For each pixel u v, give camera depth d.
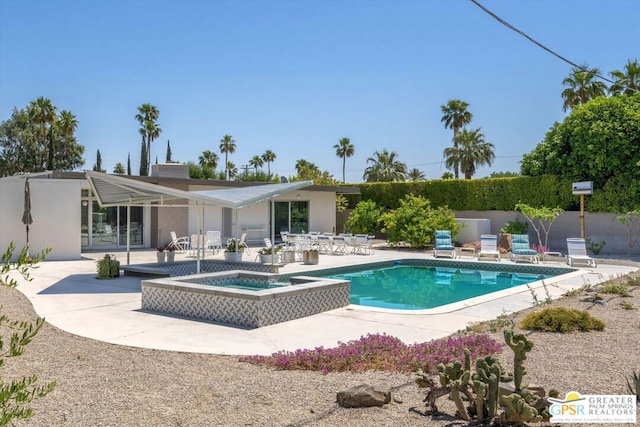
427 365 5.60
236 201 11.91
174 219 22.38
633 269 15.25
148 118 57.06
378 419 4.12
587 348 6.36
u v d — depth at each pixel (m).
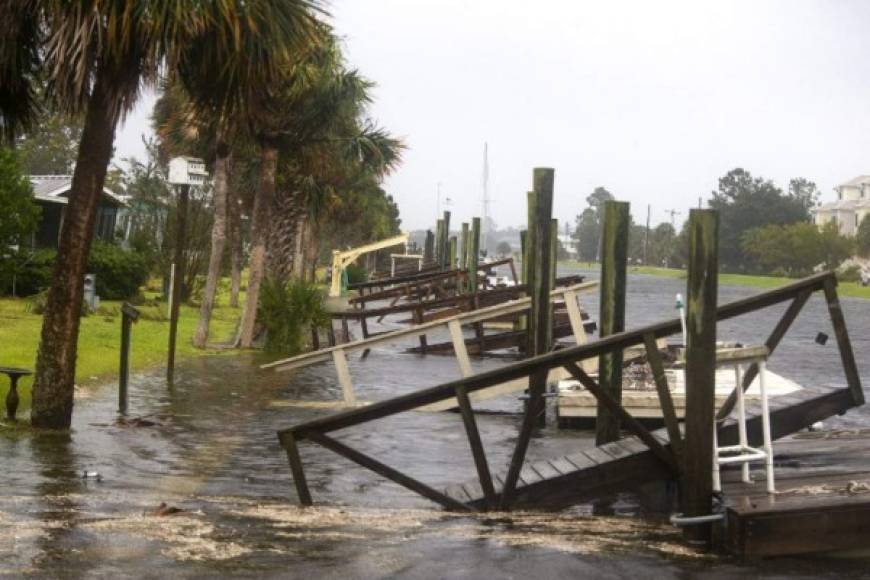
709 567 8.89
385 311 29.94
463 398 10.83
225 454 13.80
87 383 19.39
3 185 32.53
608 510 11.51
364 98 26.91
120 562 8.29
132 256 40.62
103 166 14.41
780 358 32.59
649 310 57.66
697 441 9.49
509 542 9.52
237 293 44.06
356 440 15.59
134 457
++++++++
## WHAT TO PRODUCE
Return only the number of lines in the material with the word "each" in them.

## WRITTEN ANSWER
2